• Kino
  • Mapa
  • Ogłoszenia
  • Forum
  • Komunikacja
  • Raport

W Gdyni staną parkometry

Katarzyna Fryc
16 lutego 2008 (artykuł sprzed 16 lat) 
aktualizacja: godz. 09:14 (16 lutego 2008)
Już niebawem także w Gdyni staną parkometry. Już niebawem także w Gdyni staną parkometry.

Jeszcze w tym roku za parkowanie w centrum Gdyni trzeba będzie płacić. Na najbliższej sesji radni mają przegłosować uchwałę w tej sprawie.



Parkometry w centrum miasta

Gdynia jest jednym z nielicznych dużych miast, w którego centrum nie obowiązuje płatne parkowanie (mieszkańcy Gdańska i Sopotu od lat płacą za postój w śródmieściu). Gdynianie nigdy - nie licząc krótkiego okresu w połowie lat 90., gdy obowiązywał system kart parkingowych KaPa, który kompletnie się nie sprawdził - nie musieli płacić za postój w centrum. Ale choć w śródmieściu parkuje się za darmo, ze znalezieniem wolnego miejsca są ogromne problemy. Często kierowcy parę razy objeżdżają tę samą ulicę, czekając, aż zwolni się miejsce. Bezpłatne parkingi nie sprzyjają rotacji - większość placu przed magistratem zajmują auta urzędników, parking przy hali targowej oblegają samochody handlowców, a przy Świętojańskiej zamiast klientów najczęściej stoją dostawcy albo mieszkańcy kamienic.

Ale już niedługo gdynian przyzwyczajonych do darmowego postoju czeka parkingowa rewolucja. 27 lutego na sesji rady miasta ma zapaść decyzja o powołaniu strefy płatnego parkowania. Jeśli uchwała zostanie przyjęta, system będzie obowiązywał w całym śródmieściu - pomiędzy torami kolejowymi a Kamienną Górą, włącznie z aleją JPII (potocznie nazywaną skwerem Kościuszki). Od południa granicą obszaru będzie al. Piłsudskiego, od północy pl. Kaszubski i ul. Jana z Kolna.

Lista wpisów:
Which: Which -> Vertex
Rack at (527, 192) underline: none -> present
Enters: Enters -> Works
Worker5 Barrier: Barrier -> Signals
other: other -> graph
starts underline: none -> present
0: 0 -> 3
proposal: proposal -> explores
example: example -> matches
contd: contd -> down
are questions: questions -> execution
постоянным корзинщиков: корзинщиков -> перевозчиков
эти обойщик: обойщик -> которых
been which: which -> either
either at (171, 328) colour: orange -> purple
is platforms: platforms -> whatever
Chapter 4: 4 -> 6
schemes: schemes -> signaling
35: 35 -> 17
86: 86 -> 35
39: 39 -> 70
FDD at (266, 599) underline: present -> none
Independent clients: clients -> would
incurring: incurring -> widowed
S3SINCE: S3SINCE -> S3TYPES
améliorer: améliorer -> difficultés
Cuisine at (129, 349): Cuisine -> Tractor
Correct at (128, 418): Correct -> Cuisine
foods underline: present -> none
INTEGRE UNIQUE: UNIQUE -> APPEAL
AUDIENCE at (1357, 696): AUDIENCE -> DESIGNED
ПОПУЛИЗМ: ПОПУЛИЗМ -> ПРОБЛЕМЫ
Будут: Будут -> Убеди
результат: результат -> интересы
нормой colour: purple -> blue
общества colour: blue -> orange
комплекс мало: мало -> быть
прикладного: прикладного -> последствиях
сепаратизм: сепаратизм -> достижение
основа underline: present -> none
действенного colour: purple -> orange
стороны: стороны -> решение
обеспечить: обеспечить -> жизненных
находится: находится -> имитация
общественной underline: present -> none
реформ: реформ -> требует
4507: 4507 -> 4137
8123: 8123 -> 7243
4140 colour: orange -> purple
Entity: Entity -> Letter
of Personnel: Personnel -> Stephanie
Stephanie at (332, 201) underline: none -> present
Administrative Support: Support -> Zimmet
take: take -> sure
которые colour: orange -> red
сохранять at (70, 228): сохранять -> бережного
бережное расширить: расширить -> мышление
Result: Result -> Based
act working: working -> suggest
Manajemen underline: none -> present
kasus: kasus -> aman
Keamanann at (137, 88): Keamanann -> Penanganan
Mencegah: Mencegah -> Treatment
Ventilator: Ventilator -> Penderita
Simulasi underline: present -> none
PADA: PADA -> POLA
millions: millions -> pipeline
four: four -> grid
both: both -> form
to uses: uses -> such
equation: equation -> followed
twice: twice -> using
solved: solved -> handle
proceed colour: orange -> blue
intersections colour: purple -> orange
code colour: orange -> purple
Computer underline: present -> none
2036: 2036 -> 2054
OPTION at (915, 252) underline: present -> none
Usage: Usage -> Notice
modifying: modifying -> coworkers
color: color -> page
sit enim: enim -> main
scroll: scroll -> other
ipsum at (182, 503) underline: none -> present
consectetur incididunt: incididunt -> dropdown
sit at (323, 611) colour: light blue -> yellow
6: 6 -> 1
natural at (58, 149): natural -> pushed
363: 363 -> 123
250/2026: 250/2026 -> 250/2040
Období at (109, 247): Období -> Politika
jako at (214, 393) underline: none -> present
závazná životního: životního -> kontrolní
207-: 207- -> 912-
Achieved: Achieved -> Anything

Wymagania:
#1 Na którą sesję rady miasta zaplanowano, według artykułu o parkometrach w Gdyni, decyzję o powołaniu strefy płatnego parkowania?
#2 Proszę wypisać z artykułu o parkometrach w Gdyni fragment zaczynający się od „Gdynia jest jednym” i kończący na „albo mieszkańcy kamienic.”.
Wpisy nie mają związku z artykułem.

Odpowiedzi do zadań:
#1 Na sesję 27 lutego.

#2
Gdynia jest jednym z nielicznych dużych miast, w którego centrum nie obowiązuje płatne parkowanie (mieszkańcy Gdańska i Sopotu od lat płacą za postój w śródmieściu). Gdynianie nigdy - nie licząc krótkiego okresu w połowie lat 90., gdy obowiązywał system kart parkingowych KaPa, który kompletnie się nie sprawdził - nie musieli płacić za postój w centrum. Ale choć w śródmieściu parkuje się za darmo, ze znalezieniem wolnego miejsca są ogromne problemy. Często kierowcy parę razy objeżdżają tę samą ulicę, czekając, aż zwolni się miejsce. Bezpłatne parkingi nie sprzyjają rotacji - większość placu przed magistratem zajmują auta urzędników, parking przy hali targowej oblegają samochody handlowców, a przy Świętojańskiej zamiast klientów najczęściej stoją dostawcy albo mieszkańcy kamienic.